Signed by President Clinton in 1993, the North American Free Trade Agreement (NAFTA) with Mexico and Canada opened up trade between the continent’s three largest economy’s. From Ross Perot to Bernie Sanders, NAFTA has been a punching bag for political outsiders of all stripes. Meanwhile, its establishment support has cut across party lines.
Here are three arguments making the case that NAFTA hurt Americans, and three arguments stating that it had the opposite effect.
NAFTA hurt the US economy
Manufacturing jobs moved to Mexico
After NAFTA was first signed by President Bush in 1992 (and later by Clinton), presidential candidate Ross Perot warned that the “giant sucking sound” Americans heard was jobs leaving the US for Mexico. With free access to US markets, firms would pay less for Mexican labor south of the border.
More than 20 years later, Perot’s prediction has been validated. The US trade deficit with Mexico stood at $63 billion in 2016 while US manufacturing has seen a rapid decline; from 2000 to 2010 the country lost more than 600,000 manufacturing jobs, as companies moved to Mexico rather than paying higher wages to American workers.
It hurt wages for American workers
NAFTA’s impact on workers went beyond those who saw their plants close or move to Mexico. Even for those who did not lose their jobs, the threat of competition from Mexico lowered wages for Americans in industries such as textile, apparel, and automotive manufacturing.
Some business owners and managers do not have to move to Mexico to save on labor costs – they simply must threaten to do so. During collective bargaining, managers can say that they will move their plants south if workers do not meet their terms, and employees can hardly afford to call their bluff. Similarly, this discouraged unionization, a boon for corporations but not for their employees.
NAFTA is not the only reason wages have been stagnant ever since its signing, but it certainly has not helped. The election of Trump following his rejection of the trade deal was a clear referendum on how American workers feel NAFTA has worked out for them.
It didn’t help Mexico (which is bad for America)
Those who say that NAFTA benefited Mexico while hurting America have it half right. In fact, while it has damaged the American economy, its impact has arguably been worse south of the border.
Mexican farmers have been particularly hard hit, struggling to compete with highly-subsidized American produce including corn. Wages have dropped dramatically, as 1.1 million small farmers lost work in the first 12 years of NAFTA. Two decades in, 19 million Mexicans had joined the ranks of the poor, one of the reasons illegal immigration to the United States nearly tripled in the pact’s first 20 years.
NAFTA helped the economy
Free trade helps the economy
While acknowledging some negatives, it is important not to overlook the tremendous benefits NAFTA has brought to Americans.
Access to Mexican and Canadian markets is essential for US manufacturers; with just 4.4 percent of the world’s population, American innovators cannot be restricted to trading within US borders. Canada and Mexico are the top destinations for US exports, with around $500 billion of American goods flowing to the country’s two NAFTA partners. Exports to Mexico alone have risen from $43 billion in 1993 to $231 billion last year. Without NAFTA, US businesses would be less competitive.

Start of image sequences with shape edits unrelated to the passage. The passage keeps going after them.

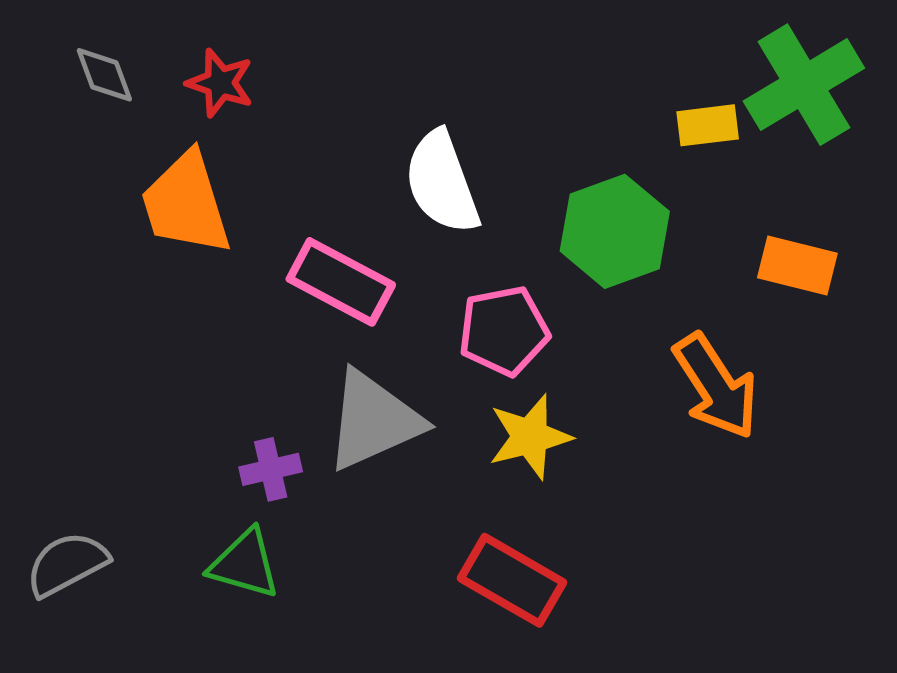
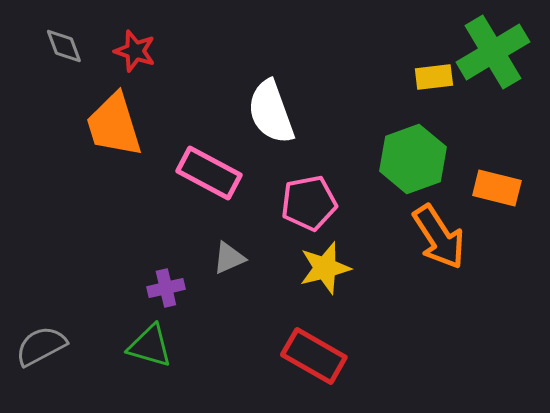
green hexagon: (615, 231) -> (413, 159), moved
orange rectangle: (797, 266) -> (497, 188), moved
gray triangle: (373, 420) -> (229, 258), size x0.5

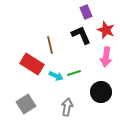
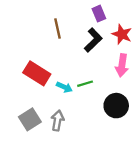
black L-shape: (81, 35) -> (93, 40), turned 70
brown line: (50, 45) -> (57, 29), moved
gray arrow: (67, 107) -> (57, 121), moved

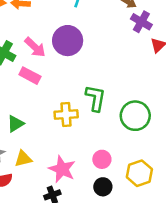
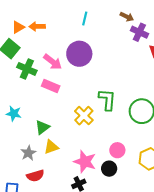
yellow cross: (66, 114) -> (84, 116), turned -36
yellow triangle: (23, 159) -> (51, 147), moved
black circle: (103, 187) -> (109, 169), moved

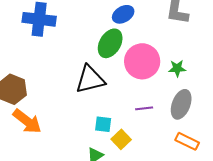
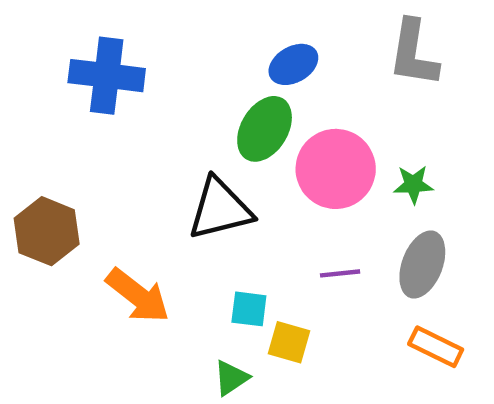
orange arrow: (27, 121) -> (138, 296), moved
yellow square: (121, 139) -> (289, 342), turned -30

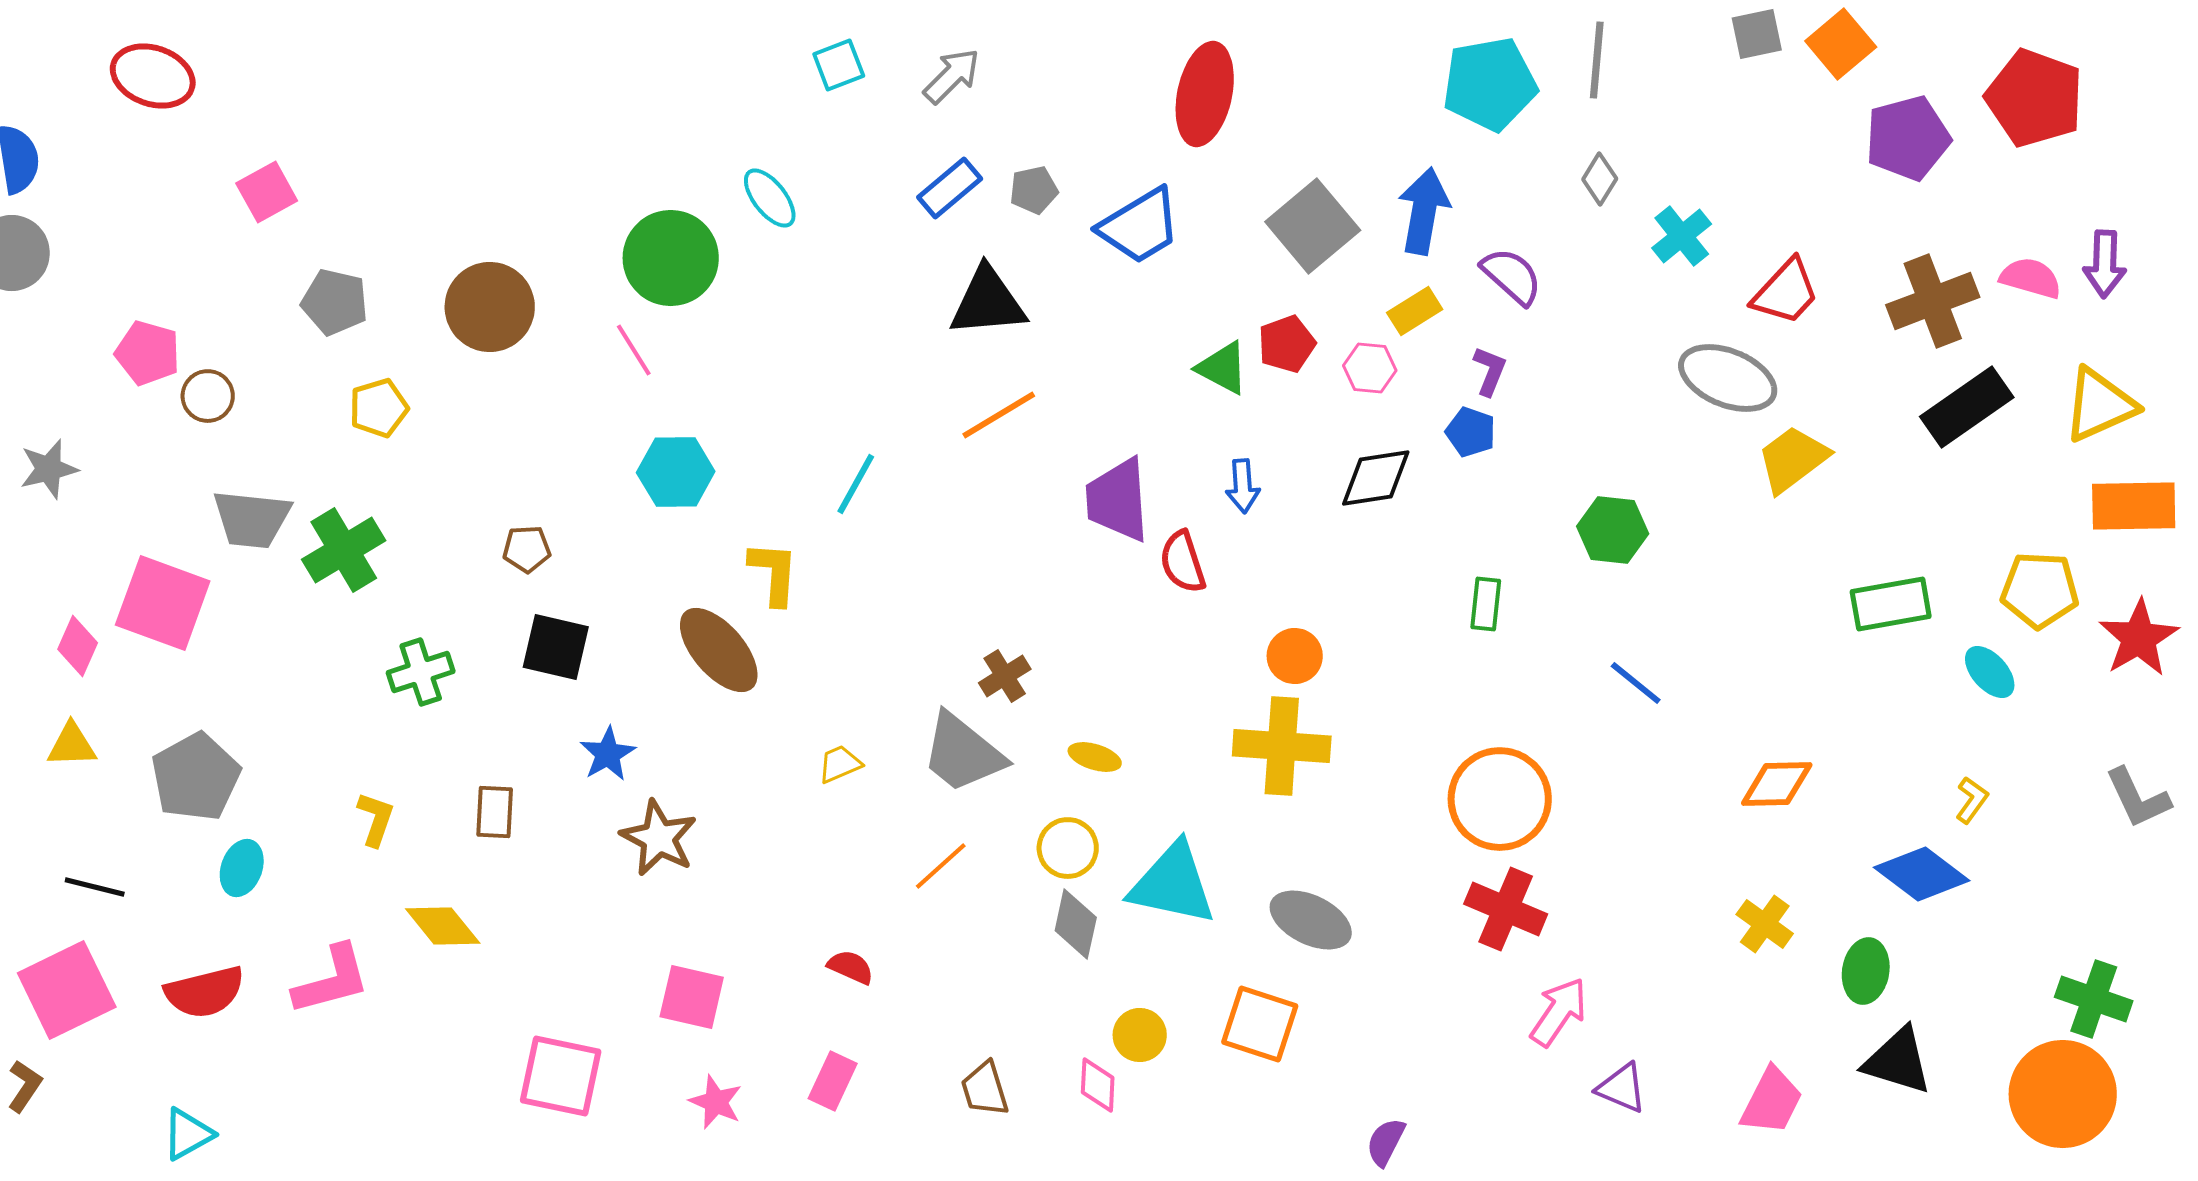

As far as Mexican imports, increased competition lowers prices for Americans. This not only helps consumers, who essentially receive a raise when their purchasing power increases, but benefits American manufacturers who now have access to cheaper component parts.
It didn’t kill manufacturing
NAFTA – and more broadly, free trade and globalization – are often painted as the culprits in the decline in American manufacturing. But this decline has much more to do with modernization than with globalization.
Increasing productivity, driven in large part by technological advances, has allowed companies to do more with less workers. While the first decade of the 21st century saw manufacturing jobs falling, manufacturing output actually grew by $800 billion over the same period. Simply put, if new technology allows one person to do the job previously done by five, it will benefit the consumer and the firm but cost jobs in that sector.
Through 2010, according to some estimates, NAFTA led to a net loss of around 200,000 jobs – significant for those workers and their families but at just 0.1 percent of the US labor force far from economically crippling.
It did help Mexico (which is good for America)
Those who say NAFTA helped Mexico while hurting the US have it half right. The trade deal did help Mexico – but trade is not a zero-sum game.
While imports from Mexico represent around 13 percent of total US imports, approximately 80 percent of Mexico’s exports are destined for the US market. This has helped Mexico quadruple its exports as a share of GDP in the two decades since NAFTA. And increased contact with the developed American and Canadian economies have more Mexico a more open society, leading to significant reforms.
The Bottom Line
Since its inception, NAFTA has had a major impact on shaping the Mexican, Canadian and American economies. Overall, it is neither the disaster its critics claim nor without its problems. Its impact, and the wider debate over free trade, will shape American politics for the foreseeable future.